Updated: Nov 10, 2021

Tack One, a local Singaporean startup focused on IoT technologies, has created the Tack GPS, a GPS tracker that Tack One wants to be the future of location tracking.

The main draw of the Tack GPS is that it uses a combination of GPS, Wi-Fi, and cellular to show owners its location. This is unlike, say, Apple's AirTags which solely rely on Bluetooth – albeit one with very expansive coverage.

The other draw is its size, allowing it to be used for a multitude of cases, such as for children, pets, belongings, and the reason that the Tack GPS was developed in the first place, the elderly with dementia.

Coming in at just 30g, the Tack GPS has 30 days of battery life through a 750mAh battery that's rechargeable through USB-C. It also uses what Tack calls Hybrid Location Technology, where it uses GPS as well as Wi-Fi and IoT networks to achieve an unlimited range between the Tack GPS and its accompanying app, as well as Bluetooth for device setup. It supports indoor and outdoor connectivity through Cat-M1 and NB IoT mobile networks, which are meant to provide larger coverage and better power efficiency than standard GSM networks.

Overall, Tack One rates the accuracy of the Tack GPS to be within 3 to 5m when using outdoor GPS connectivity, and 10 to 30m when using indoor Wi-Fi. The Tack GPS is rated for 100 to 250m accuracy through cell tower triangulation, should both GPS and Wi-Fi fail.

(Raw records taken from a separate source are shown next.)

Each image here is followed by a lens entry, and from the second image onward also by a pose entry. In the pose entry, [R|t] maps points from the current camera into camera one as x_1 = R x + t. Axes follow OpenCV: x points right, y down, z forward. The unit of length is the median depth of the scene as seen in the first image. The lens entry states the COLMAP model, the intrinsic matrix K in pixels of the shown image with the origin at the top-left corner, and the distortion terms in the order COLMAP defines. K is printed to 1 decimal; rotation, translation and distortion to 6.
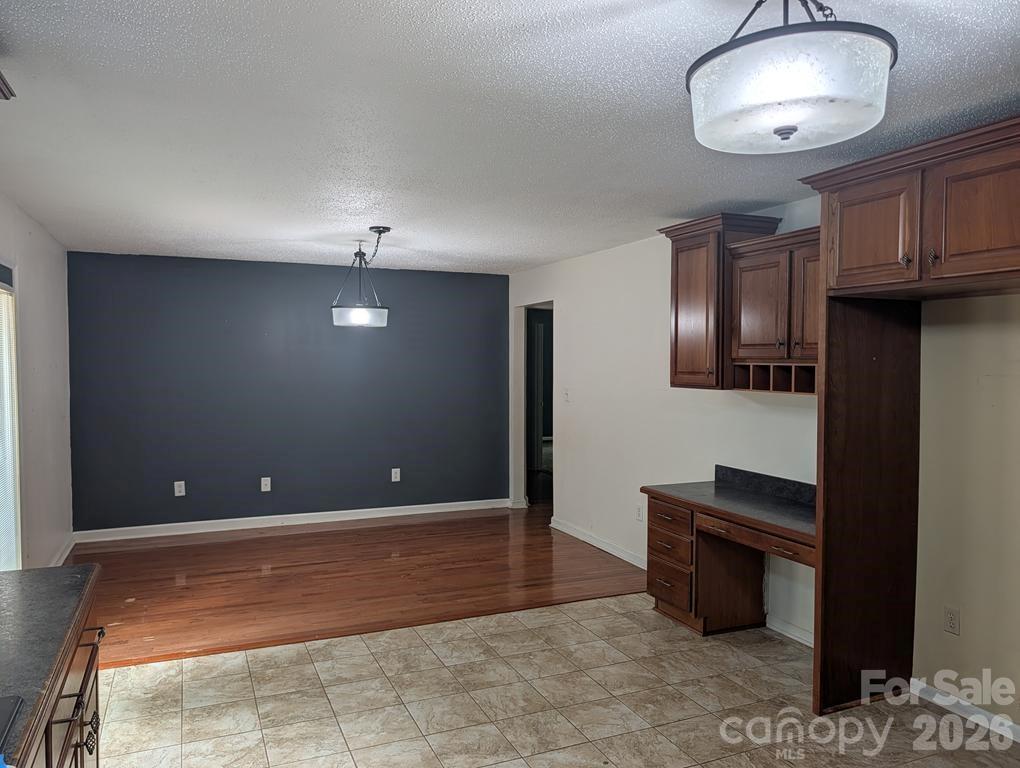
lens RADIAL K [[740.1, 0, 501.5], [0, 740.1, 385.1], [0, 0, 1]] dist [0.012254, -0.002022]
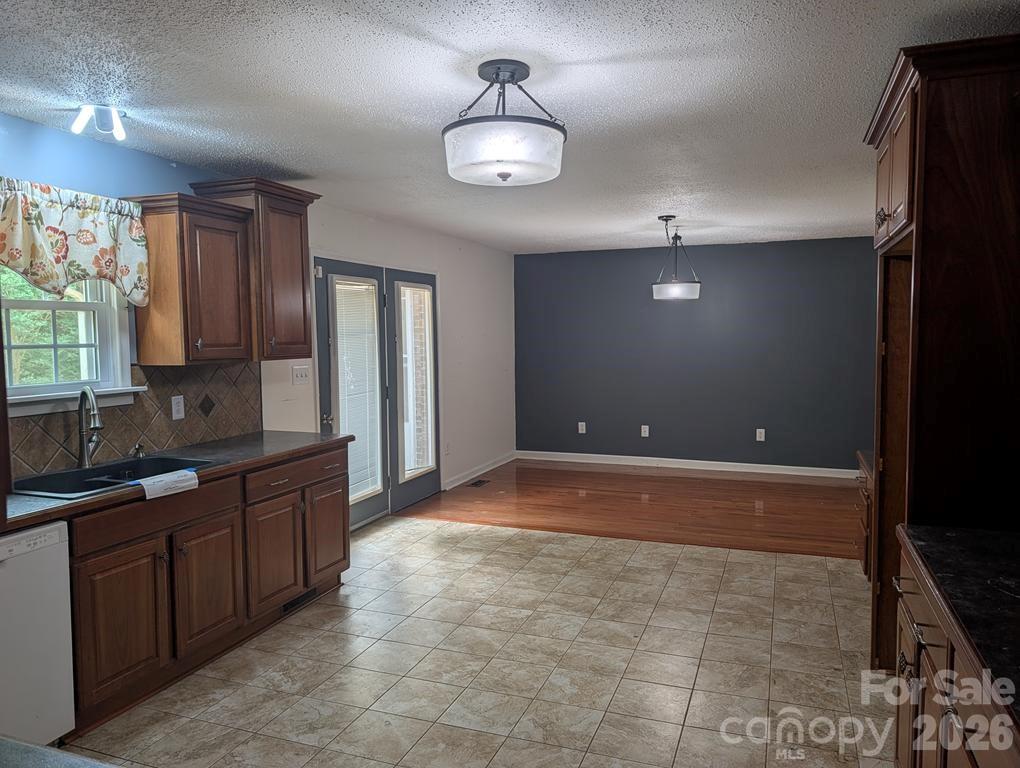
lens RADIAL K [[736.7, 0, 513.7], [0, 736.7, 381.1], [0, 0, 1]] dist [0.012730, -0.010479]
pose [[0.724337, 0.038118, -0.688392, 0.638939], [-0.016125, 0.999134, 0.038357, 0.014909], [0.689258, -0.016684, 0.724324, -0.049905]]
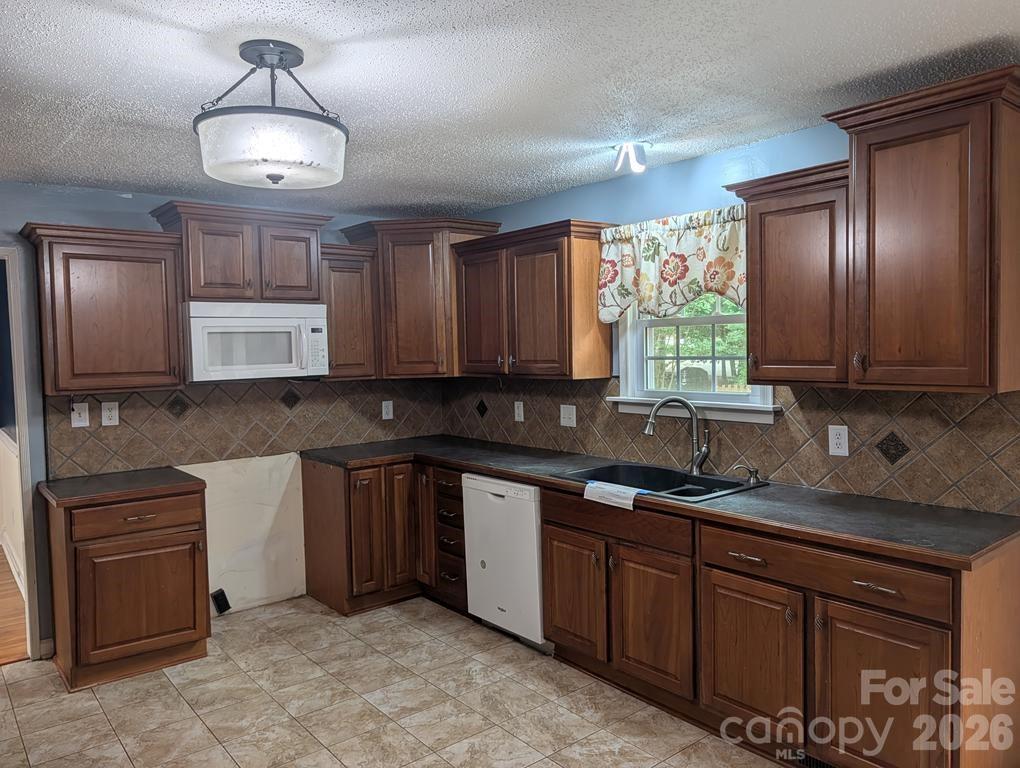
lens RADIAL K [[738.3, 0, 501.8], [0, 738.3, 376.2], [0, 0, 1]] dist [0.005136, -0.000216]
pose [[-0.964474, 0.031421, -0.262303, 0.149848], [0.011530, 0.996962, 0.077030, -0.035836], [0.263926, 0.071269, -0.961906, 1.036439]]
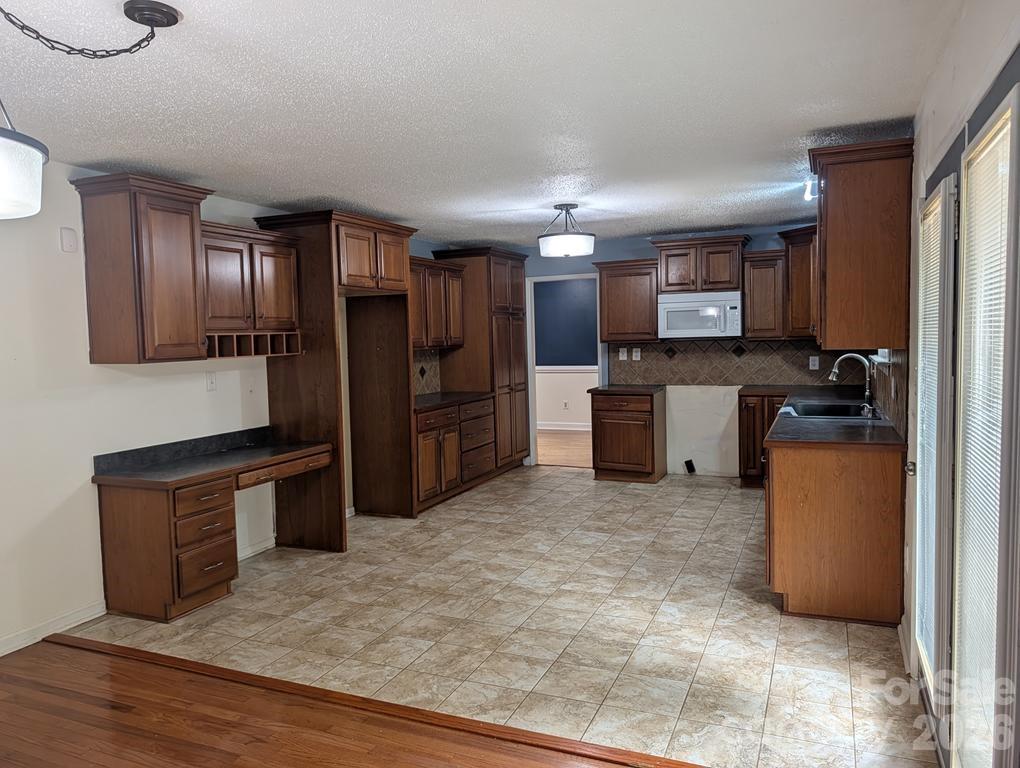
lens RADIAL K [[740.1, 0, 501.5], [0, 740.1, 385.1], [0, 0, 1]] dist [0.012254, -0.002022]
pose [[-0.682375, -0.037476, 0.730041, -0.808965], [0.051548, 0.993732, 0.099194, -0.043658], [-0.729183, 0.105320, -0.676166, 1.526374]]
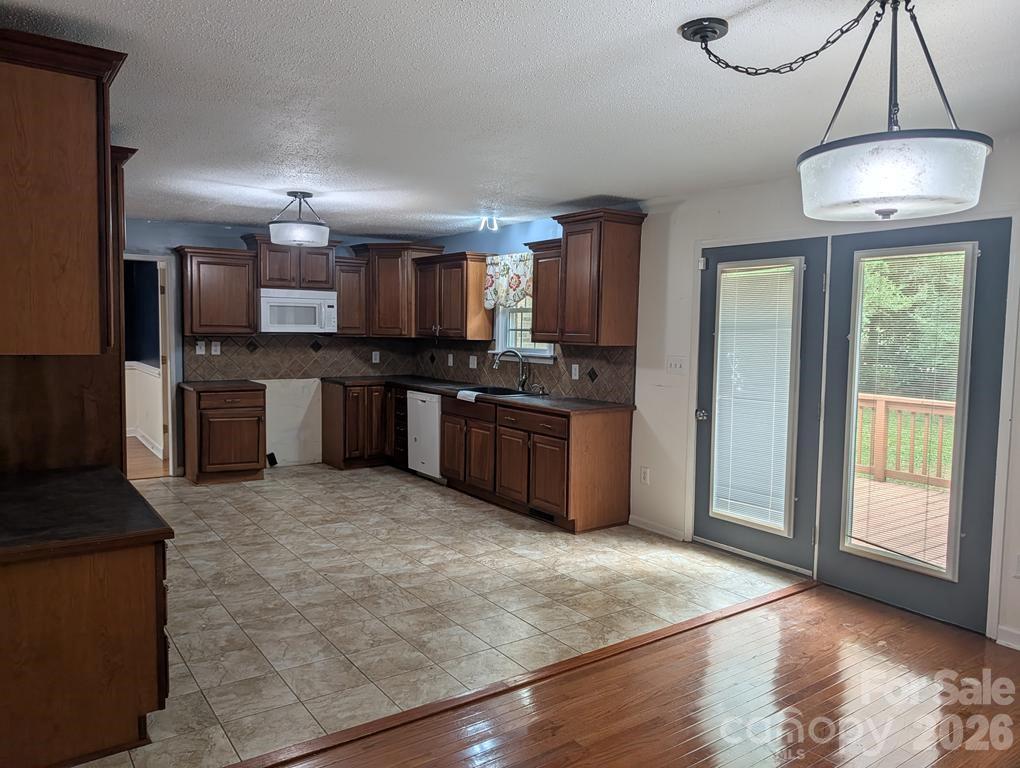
lens RADIAL K [[736.7, 0, 513.7], [0, 736.7, 381.1], [0, 0, 1]] dist [0.012730, -0.010479]
pose [[-0.977643, -0.003473, -0.210243, 0.061395], [-0.027221, 0.993540, 0.110165, -0.054658], [0.208503, 0.113425, -0.971422, 1.899826]]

Moving on to the Tack GPS app, it's there that you can designate a safe zone, such as a school for your child, create specific boundaries for these safe zones and get a notification whenever the tracker enters or leaves them. The app also allows comes with other modes that can be controlled through the app, such as power-saving, standard, active and emergency to balance between tracking and battery life, as well as location sharing, where you can generate a link for someone else to track the Tack GPS. The Tack GPS app also allows you to track up to 99 Tack devices.

What tracking looks like on the app. (Image Source: Tack One)

The Tack GPS also has a few more features that back it up, including an on-device location report button, which, when pressed, gives a continuous report of its location every two minutes. It is also water and dust proof.

All of this is to say that Tack One wishes to differentiate the Tack GPS from its GPS tracking competitors. It touts the small form factor, being smaller than other trackers like the LightBug Zero, as well as using both IoT and Cat-M1 technologies, rather than just one separately or none at all.

But the final differentiator that Tack One wants you to take note of is the price. The Tack GPS was originally funded through Kickstarter in 2020, and was released earlier this year, and it's available for S$107, The accompanying Wi-Fi service, Tack Connect, is available as two yearly subscriptions, with the 1-year subscription costing US$3.29/month, and the 2-year subscription costing US$2.99/month, while the prerequisite SIM card for using its mobile network capabilities being included in both plans.

This is quite the offer, with similar GPS trackers like the Whistle Go and Jiobit offering US$10 plans, and the trackers themselves being upwards of US$100. If you're looking for a cheap GPS tracker that promises to work well, you might want to consider this. The Tack GPS and subscriptions plans are available on Tack One's website. The Tack GPS is also available on Tack One's Amazon and Lazada storefronts.